Salmon and Prawn Laksa with Udon Noodles
Fresh salmon and prawns served on udon noodles and drenched in laksa sauce.
Recipe Information
| serves | SALMON PORTION |
COURSE | COOKING METHOD |
PREPARATION TIME |
|
|---|---|---|---|---|---|
| 4 | Fresh Salmon,Fillet | Main | Stir Fry,Pan | Less than 30 minutes |
Ingredients
- 2 x 15ml spoons laksa paste
- 400g can coconut milk
- 2 x 15ml spoons sesame oil
- 120g pack shiitake mushrooms
- 125g pack enoki mushrooms
- 125g large prawns
- 50g peas, cooked and refreshed
- 4 small salmon fillets
- 2 x 211g pack Udon noodles
- 2 x 15ml spoons fresh coriander leaves
Method
Heat the laksa paste in a small pan and cook for a minute. Stir in the coconut milk, blend well and leave over a low heat.
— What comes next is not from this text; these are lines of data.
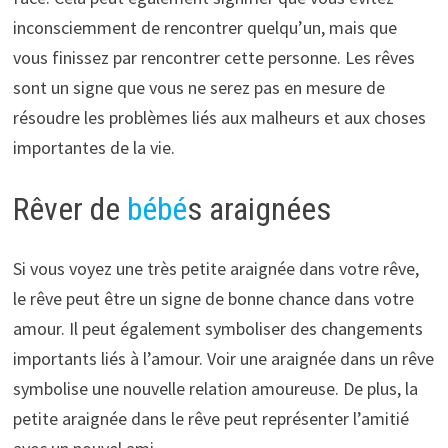
inconsciemment de rencontrer quelqu’un, mais que
vous finissez par rencontrer cette personne. Les rêves
sont un signe que vous ne serez pas en mesure de
résoudre les problèmes liés aux malheurs et aux choses
importantes de la vie.
Rêver de
bébé
s araignées
Si vous voyez une très petite araignée dans votre rêve,
le rêve peut être un signe de bonne chance dans votre
amour. Il peut également symboliser des changements
importants liés à l’amour. Voir une araignée dans un rêve
symbolise une nouvelle relation amoureuse. De plus, la
petite araignée dans le rêve peut représenter l’amitié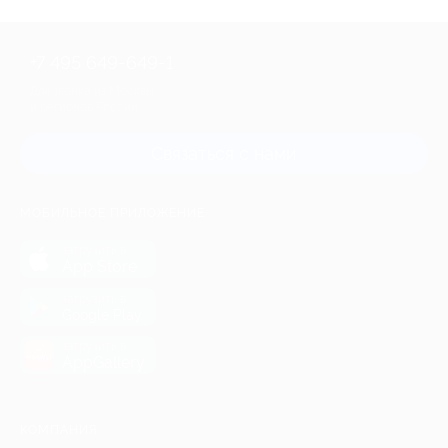
+7 495 649-649-1
Для звонка из Москвы
и регионов России
Связаться с нами
МОБИЛЬНОЕ ПРИЛОЖЕНИЕ
загрузить в
App Store
загрузить в
Google Play
загрузить в
AppGallery
КОМПАНИЯ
Heat a 15ml spoon of the sesame oil in another pan and stir-fry the mushrooms for 2-3 minutes, then add the prawns and peas and fry for a further 2 minutes. Keep warm.
Heat the remaining oil in a third pan and fry the salmon fillets for 3-4 minutes, until just cooked.
Cook the noodles following the pack instructions. Divide between 4 large bowls. Top with the mushroom and prawns and a piece of salmon. Pour over the laksa sauce and serve immediately sprinkled with coriander leaves.